Does anyone know if applying for a permanent residents visa under the skilled worker scheme, during the application process do they need absolute proof of your education?
i.e I left school at 16 and I have two years additional education when training to be a Carpenter. 
So I have 13years full time education and two years for my Carpentry diploma and according to the Canadian immigration website they need me to have 14 years full time education plus my two years for the carpentry diploma so I can apply for permanent residents visa under the skilled worker scheme, I'm one year short!!
How do they prove your time spent in education?
Thanks guys.

Paul.


----------



## Paul the chippie (Jun 6, 2011)

Paul the chippie said:


> Does anyone know if applying for a permanent residents visa under the skilled worker scheme, during the application process do they need absolute proof of your education?
> i.e I left school at 16 and I have two years additional education when training to be a Carpenter.
> So I have 13years full time education and two years for my Carpentry diploma and according to the Canadian immigration website they need me to have 14 years full time education plus my two years for the carpentry diploma so I can apply for permanent residents visa under the skilled worker scheme, I'm one year short!!
> How do they prove your time spent in education?
> ...


----------



## bercol31 (Jan 26, 2013)

Hi paul,i just read your dilema and was wondering how you got on,im in the same boat myself,and would like to know what happened in your case if you have the time id be very grateful.
regards
benny
from ireland


----------



## Worsheeps (Jan 22, 2013)

Hey Paul,

I'm pretty sure the year requirement is part of the old rules.
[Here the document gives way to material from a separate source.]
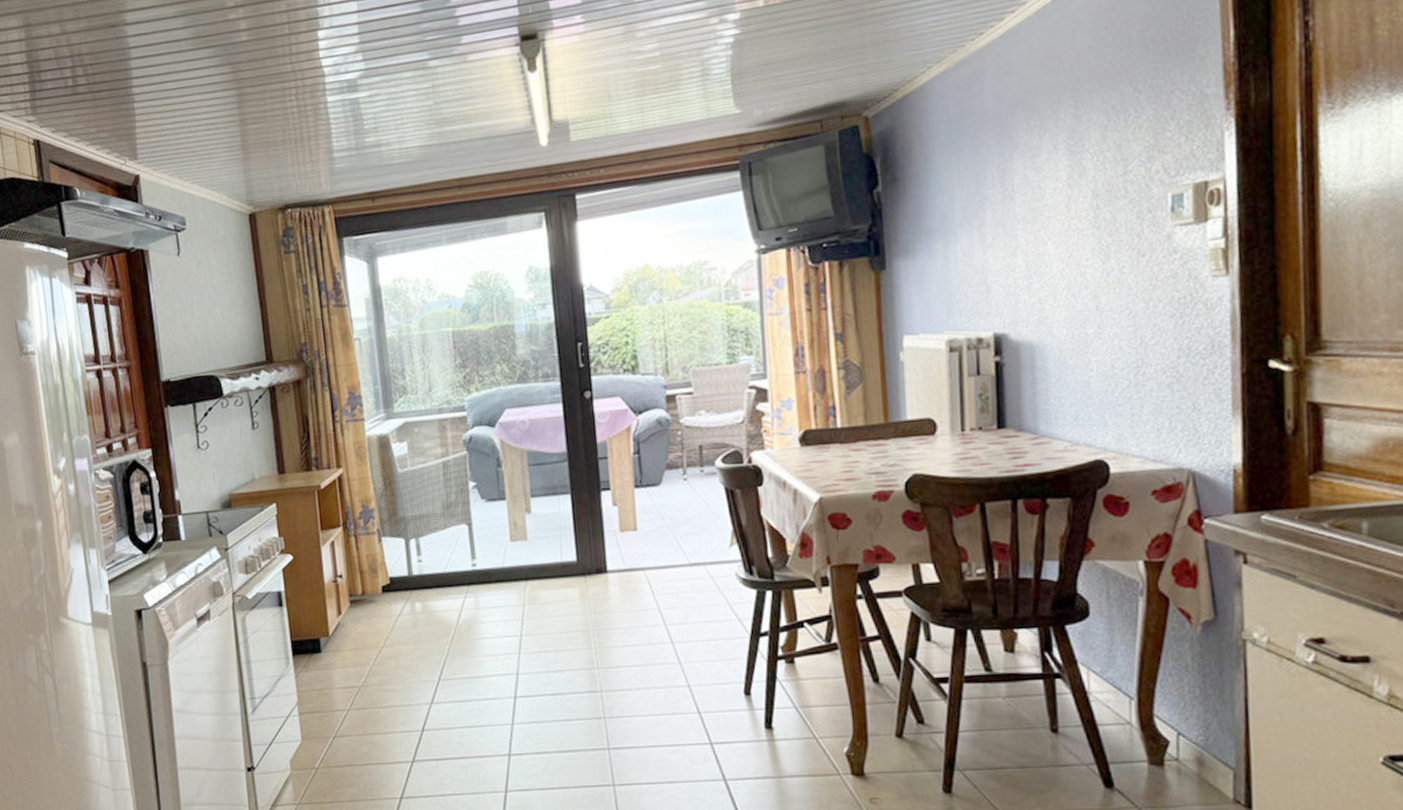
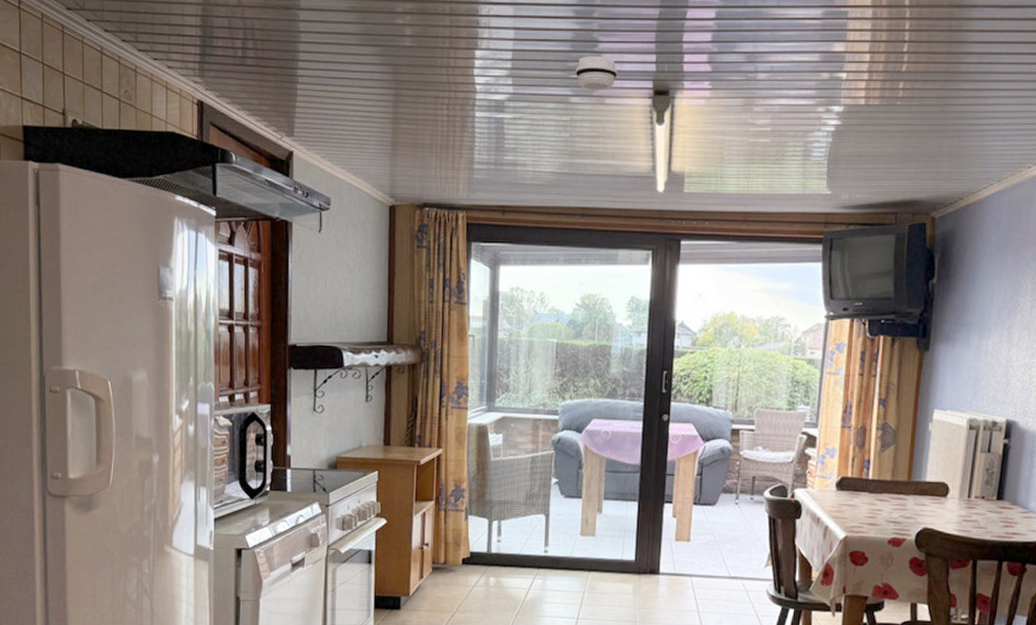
smoke detector: none [429,10,477,50] -> present [575,56,618,91]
From the 4th of May the new rules regarding education will be:

Doctoral level - 25 points 
Master`s level or professional degree - 23 points 
Two or more post-secondary credentials, one of which is a three-year or longer post-secondary credential - 22 points 
Three-year or longer post-secondary credential - 21 points 
Two-year post-secondary credential - 19 points 
One-year post-seondary credential - 15 points 
Secondary school - 5 points 

I don't think there's any mention of the year requirement anymore.

Plus I read somewhere else that when the years requirement was a factor that the Canadian Immigration allowed the difference of 1 year, between the UK and Canada, because our education system is different by that 1 year.


----------